The California Public Utilities Commission approved a major rate hike for Southern California Edison on Thursday, much of which will pay for the utility’s plan to install 4,500 miles of insulated wire in high-risk areas to prevent its equipment from igniting wildfires.

The proposal would be the largest rollout of overhead covered conductor so far in the state’s efforts to prevent catastrophic blazes. The CPUC approved $3.3 billion in spending on SCE’s Wildfire Mitigation Programs, nearly $2 billion of it for the covered conductor project.

“The Wildfire Covered Conductor Program is SCE’s primary grid hardening wildfire mitigation solution in this [general rate case], representing over 90% of SCE’s capital expenditure forecast for wildfire management,” Administrative Law Judge Sophia Park wrote in her proposed decision, which commissioners unanimously adopted.

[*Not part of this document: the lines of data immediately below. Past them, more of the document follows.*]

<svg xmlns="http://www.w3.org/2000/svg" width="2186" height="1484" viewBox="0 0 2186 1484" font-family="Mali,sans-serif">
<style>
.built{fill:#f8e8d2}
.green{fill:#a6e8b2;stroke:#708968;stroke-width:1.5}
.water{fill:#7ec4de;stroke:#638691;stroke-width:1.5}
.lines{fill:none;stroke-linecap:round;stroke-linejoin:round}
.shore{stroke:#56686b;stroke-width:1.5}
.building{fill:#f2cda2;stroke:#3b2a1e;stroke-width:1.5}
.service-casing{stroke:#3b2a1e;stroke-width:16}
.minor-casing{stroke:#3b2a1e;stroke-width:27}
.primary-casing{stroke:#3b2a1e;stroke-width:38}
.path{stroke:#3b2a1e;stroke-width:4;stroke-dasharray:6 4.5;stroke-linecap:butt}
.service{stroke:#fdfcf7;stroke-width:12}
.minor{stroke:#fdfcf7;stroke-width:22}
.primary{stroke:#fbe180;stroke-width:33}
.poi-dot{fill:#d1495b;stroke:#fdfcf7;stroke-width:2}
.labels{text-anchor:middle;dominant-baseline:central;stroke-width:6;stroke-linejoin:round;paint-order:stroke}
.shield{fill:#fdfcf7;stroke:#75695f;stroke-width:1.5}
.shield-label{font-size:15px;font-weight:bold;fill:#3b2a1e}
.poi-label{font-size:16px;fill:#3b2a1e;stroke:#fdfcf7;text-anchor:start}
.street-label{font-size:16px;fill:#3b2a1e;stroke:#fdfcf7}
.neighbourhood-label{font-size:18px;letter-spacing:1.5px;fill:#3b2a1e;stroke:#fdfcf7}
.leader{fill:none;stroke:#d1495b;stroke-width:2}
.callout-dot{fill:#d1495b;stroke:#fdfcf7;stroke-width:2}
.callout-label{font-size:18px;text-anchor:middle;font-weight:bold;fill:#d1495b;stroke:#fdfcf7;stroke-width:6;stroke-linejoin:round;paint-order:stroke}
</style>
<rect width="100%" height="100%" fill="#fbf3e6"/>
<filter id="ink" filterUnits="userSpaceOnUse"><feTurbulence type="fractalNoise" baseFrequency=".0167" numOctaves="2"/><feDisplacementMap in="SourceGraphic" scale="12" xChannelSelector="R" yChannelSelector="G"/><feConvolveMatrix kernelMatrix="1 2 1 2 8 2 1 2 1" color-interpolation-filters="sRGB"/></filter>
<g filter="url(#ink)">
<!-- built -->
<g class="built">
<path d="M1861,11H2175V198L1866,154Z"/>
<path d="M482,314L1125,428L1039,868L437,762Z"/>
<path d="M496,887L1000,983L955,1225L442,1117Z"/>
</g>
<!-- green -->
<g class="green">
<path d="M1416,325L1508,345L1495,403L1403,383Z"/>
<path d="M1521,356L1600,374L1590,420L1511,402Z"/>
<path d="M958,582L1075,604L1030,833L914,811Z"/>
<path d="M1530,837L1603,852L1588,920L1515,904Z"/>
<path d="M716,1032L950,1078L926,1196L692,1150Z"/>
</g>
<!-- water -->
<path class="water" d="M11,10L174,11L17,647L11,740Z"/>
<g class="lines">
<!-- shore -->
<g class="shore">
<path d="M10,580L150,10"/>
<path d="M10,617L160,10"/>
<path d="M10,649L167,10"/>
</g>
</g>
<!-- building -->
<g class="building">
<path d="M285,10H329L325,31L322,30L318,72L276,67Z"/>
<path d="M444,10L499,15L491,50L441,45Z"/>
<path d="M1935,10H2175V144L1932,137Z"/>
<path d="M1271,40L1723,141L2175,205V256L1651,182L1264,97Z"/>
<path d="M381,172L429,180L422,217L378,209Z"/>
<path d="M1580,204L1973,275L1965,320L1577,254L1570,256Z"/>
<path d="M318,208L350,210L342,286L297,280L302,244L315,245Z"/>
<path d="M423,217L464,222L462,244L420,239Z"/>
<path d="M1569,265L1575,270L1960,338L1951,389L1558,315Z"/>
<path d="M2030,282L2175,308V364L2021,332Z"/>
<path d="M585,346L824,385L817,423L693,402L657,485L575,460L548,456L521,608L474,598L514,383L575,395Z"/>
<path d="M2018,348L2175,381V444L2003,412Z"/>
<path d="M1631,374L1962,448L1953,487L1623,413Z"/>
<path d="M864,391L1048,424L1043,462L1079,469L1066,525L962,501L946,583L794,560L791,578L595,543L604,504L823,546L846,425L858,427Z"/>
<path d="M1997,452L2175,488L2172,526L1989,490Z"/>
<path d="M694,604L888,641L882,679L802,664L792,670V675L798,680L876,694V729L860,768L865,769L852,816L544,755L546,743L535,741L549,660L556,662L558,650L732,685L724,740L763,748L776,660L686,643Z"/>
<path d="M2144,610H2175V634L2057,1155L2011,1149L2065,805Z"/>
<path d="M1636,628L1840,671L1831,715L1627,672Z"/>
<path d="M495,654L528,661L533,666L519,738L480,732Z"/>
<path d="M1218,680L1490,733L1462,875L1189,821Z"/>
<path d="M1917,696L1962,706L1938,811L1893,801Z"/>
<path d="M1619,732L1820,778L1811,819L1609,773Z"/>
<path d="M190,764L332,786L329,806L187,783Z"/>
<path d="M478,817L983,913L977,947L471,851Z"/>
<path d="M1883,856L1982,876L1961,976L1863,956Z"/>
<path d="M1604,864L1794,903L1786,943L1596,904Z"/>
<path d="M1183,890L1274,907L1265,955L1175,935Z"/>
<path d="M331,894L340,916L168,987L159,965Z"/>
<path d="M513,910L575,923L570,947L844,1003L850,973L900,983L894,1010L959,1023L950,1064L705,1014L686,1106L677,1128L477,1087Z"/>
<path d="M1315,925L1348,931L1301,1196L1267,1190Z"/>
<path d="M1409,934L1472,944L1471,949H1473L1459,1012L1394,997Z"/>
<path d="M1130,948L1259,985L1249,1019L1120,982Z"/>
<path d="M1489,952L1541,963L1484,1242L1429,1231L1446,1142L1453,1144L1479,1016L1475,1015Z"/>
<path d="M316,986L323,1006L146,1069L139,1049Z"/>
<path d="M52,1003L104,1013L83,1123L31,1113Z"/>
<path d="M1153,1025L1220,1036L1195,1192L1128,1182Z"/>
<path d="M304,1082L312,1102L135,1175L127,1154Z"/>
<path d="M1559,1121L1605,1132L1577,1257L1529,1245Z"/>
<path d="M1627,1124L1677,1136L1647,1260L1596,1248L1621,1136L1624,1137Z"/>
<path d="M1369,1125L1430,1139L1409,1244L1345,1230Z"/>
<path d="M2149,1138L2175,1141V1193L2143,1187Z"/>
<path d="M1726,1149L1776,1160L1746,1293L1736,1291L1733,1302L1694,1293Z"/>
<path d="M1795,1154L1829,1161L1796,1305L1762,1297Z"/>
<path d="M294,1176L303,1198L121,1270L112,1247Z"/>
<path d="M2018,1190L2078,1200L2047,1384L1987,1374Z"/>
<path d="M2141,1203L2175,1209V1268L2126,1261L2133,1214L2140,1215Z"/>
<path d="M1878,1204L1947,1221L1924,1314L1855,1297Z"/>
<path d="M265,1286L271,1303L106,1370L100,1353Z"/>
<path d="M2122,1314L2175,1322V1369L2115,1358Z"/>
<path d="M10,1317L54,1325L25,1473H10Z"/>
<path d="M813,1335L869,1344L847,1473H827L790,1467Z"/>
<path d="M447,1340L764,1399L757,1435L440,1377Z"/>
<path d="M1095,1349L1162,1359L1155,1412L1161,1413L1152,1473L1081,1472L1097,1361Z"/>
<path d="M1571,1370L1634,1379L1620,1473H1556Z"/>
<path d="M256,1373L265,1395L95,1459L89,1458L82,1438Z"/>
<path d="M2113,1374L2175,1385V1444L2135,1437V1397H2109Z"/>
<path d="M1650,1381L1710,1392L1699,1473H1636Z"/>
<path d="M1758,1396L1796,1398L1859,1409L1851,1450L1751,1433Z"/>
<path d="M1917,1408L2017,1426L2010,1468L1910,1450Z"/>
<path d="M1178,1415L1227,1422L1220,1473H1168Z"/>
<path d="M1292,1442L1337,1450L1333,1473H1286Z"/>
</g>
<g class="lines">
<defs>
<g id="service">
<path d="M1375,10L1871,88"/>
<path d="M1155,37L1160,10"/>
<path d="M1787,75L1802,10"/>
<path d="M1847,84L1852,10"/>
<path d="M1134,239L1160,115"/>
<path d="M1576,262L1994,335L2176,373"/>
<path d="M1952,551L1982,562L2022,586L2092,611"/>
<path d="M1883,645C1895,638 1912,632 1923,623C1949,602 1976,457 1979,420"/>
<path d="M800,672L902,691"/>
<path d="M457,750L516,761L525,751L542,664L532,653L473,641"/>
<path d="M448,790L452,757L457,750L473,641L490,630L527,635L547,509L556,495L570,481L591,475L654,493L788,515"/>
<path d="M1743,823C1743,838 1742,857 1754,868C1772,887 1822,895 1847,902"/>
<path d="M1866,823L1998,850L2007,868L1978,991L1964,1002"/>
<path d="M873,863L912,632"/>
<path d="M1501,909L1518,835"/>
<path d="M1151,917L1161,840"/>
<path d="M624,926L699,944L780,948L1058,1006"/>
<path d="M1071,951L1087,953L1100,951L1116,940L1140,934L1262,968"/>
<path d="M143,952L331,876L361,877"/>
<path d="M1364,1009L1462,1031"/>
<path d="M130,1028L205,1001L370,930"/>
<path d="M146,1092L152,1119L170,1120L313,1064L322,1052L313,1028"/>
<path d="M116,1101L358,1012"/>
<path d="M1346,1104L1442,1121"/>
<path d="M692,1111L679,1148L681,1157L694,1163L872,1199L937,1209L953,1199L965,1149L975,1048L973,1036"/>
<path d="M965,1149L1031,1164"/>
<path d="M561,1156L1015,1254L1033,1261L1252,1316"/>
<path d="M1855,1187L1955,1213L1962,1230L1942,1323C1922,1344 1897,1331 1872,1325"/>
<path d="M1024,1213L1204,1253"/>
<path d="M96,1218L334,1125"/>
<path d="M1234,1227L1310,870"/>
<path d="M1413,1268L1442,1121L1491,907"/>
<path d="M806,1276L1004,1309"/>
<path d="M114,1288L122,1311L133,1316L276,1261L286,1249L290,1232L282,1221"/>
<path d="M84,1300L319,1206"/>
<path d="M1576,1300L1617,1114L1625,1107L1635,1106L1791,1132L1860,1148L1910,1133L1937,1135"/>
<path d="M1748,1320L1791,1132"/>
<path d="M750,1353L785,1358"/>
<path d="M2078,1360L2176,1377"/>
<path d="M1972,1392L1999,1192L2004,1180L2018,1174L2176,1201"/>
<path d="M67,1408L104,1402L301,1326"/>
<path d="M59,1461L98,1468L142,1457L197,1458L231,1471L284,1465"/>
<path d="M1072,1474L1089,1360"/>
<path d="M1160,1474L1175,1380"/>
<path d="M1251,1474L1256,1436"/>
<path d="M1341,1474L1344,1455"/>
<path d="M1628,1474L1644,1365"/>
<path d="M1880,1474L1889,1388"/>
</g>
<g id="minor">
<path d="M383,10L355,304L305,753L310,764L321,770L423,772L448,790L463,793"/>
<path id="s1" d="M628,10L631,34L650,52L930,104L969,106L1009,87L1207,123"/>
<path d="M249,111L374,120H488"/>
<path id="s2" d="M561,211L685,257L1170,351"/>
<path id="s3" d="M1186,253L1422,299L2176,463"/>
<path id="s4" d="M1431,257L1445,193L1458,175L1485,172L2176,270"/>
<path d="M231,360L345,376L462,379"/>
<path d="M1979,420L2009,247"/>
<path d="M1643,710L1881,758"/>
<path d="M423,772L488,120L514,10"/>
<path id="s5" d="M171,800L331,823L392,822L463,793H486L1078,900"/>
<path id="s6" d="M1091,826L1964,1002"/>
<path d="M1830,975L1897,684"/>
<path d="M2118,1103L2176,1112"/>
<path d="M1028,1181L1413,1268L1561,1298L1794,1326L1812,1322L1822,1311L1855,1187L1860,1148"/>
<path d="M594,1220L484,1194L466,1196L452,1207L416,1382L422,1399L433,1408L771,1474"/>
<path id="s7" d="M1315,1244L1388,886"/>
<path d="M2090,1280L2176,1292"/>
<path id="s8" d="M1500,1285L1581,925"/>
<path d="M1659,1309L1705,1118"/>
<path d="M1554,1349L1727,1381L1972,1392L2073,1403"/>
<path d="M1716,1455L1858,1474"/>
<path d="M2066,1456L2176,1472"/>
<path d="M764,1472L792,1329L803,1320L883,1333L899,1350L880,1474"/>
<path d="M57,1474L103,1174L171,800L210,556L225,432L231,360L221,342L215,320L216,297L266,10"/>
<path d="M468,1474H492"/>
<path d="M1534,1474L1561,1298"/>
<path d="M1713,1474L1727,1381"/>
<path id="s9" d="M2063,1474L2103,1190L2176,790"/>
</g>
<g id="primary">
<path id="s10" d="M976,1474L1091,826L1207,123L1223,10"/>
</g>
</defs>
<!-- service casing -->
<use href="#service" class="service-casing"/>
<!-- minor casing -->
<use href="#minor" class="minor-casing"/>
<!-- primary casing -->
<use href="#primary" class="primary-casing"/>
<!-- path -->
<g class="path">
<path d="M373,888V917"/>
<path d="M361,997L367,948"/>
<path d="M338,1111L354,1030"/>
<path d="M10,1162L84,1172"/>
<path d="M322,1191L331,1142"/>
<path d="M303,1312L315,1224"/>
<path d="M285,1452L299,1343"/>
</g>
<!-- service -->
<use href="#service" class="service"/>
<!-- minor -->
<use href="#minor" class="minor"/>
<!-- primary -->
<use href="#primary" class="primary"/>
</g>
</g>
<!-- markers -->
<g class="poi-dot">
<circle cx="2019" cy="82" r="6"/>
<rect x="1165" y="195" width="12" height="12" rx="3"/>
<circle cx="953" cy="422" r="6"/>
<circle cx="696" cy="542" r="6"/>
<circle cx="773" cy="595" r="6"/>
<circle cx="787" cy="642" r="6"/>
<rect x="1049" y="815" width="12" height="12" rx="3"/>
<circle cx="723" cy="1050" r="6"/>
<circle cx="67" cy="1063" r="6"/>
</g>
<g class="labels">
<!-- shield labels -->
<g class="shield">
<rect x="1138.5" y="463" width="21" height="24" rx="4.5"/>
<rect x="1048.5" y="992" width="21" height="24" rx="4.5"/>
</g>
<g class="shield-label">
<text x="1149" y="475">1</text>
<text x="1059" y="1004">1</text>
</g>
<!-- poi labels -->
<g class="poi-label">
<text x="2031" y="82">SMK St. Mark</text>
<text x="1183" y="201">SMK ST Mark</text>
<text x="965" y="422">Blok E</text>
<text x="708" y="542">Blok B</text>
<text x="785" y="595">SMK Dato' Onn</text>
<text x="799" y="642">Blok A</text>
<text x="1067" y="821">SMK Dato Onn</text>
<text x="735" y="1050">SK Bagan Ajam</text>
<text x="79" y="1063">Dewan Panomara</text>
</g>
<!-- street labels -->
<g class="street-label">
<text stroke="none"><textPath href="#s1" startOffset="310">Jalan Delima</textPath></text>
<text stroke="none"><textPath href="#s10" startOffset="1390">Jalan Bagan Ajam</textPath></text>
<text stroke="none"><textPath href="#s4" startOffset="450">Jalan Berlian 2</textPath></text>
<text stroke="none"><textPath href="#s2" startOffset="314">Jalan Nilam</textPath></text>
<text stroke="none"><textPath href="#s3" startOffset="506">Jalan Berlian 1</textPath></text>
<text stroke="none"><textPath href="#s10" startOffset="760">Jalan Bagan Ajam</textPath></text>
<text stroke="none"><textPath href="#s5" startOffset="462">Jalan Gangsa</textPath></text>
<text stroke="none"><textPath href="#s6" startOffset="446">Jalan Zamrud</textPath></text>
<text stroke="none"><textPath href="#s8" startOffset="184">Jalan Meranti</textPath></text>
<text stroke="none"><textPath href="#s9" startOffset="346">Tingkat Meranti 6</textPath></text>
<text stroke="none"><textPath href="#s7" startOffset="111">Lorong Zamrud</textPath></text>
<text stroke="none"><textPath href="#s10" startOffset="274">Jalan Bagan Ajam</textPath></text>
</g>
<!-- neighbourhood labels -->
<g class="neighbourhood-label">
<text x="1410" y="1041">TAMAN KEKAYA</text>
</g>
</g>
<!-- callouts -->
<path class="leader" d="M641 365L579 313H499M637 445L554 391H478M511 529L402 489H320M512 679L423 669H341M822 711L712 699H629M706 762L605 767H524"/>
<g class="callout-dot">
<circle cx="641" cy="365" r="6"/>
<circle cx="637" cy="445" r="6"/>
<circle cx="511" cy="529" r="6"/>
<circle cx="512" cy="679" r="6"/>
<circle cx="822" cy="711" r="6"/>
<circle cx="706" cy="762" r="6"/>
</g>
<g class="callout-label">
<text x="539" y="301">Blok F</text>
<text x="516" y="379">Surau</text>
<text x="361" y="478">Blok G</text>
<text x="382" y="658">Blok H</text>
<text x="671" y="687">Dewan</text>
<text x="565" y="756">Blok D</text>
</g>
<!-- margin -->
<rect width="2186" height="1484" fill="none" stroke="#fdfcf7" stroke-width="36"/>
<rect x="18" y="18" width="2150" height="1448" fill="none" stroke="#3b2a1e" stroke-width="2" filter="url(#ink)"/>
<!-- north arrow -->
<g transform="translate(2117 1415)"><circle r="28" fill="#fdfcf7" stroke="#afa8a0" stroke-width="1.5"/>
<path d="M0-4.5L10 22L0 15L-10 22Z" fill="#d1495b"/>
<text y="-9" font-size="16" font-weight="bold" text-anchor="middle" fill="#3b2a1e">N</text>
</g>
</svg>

In its rate case, SCE sought to deploy 6,272 cumulative miles of covered conductor between 2019-2023, or 60% of its overhead conductor circuit miles, in its Tier 2 and Tier 3 high fire-risk areas at a total cost of $3.4 billion, Park noted.

The Utility Reform Network and others objected to the proposal as unnecessarily costly and expansive.

In response, Park scaled back SCE’s proposal to 4,500 circuit miles.

“The deployment of 4,500 circuit miles would address 98% of the wildfire risk in SCE’s [high fire-risk areas] at a cost that is $1.5 billion less than SCE’s request,” she wrote.

SCE-Insulated-Transmission-Line-(Elisa-Ferrari-SCE)-Alt-FI.jpg
Insulated lines run above an arid, fire-prone landscape in SCE’s service territory. | Elisa Ferrari/SCE

Park allowed that more might be better, and the CPUC said in a statement following the vote that SCE could increase its covered conductor deployment if needed, subject to further review.

“This proceeding created the opportunity for the CPUC to make strategic decisions on the future of Southern California Edison’s capital investments, including grid modernization … and safety investments in response to climate change risks such as wildfires,” lead Commissioner Genevieve Shiroma said in the statement.

Lines and Fires

The effort to harden the state’s grid against wildfires has grown urgent following years of immense and highly destructive blazes started by power lines. The Camp Fire in November 2018, ignited by a fallen Pacific Gas and Electric transmission line, was the deadliest and most destructive on record.

A tree falling on an uninsulated PG&E line is suspected of starting the Dixie Fire, the second largest wildfire in state history, which is still burning in the Sierra Nevada of Northern California after more than a month. As of Thursday, the fire had grown to more than 678,000 acres and was 35% contained. It has destroyed 1,217 structures and threatens thousands more homes, the California Department of Forestry and Fire Protection reported.

PG&E, too, has plans to install insulated wires in the tinder-dry foothills and coastal ranges of its vast service territory. Its 2021 wildfire mitigation plan called for 180 miles of new covered conductor. (See PG&E Files Wildfire Plan Under Intense Scrutiny.)

Last year the CPUC approved an SCE proposal to install 600 miles of covered conductor, which at the time was unprecedented. The utility estimated the cost at $428,000 per circuit mile, including replacing wooden poles with stronger composite ones and installing fiberglass crossarms as needed. (See CPUC OKs Largest Rollout of Covered Conductor.)

To allow SCE to work toward its new goal of 4,500 circuit miles, the CPUC approved a nearly 8% increase in the utility’s 2021 general rate case and authorized a revenue requirement of $6.9 billion for operations and investments. The amount was $730 million less than what SCE had requested and will result in an average increase of about $12 in residential customers’ bills.

The decision excluded $131 million in executive pay and bonuses that the company requested.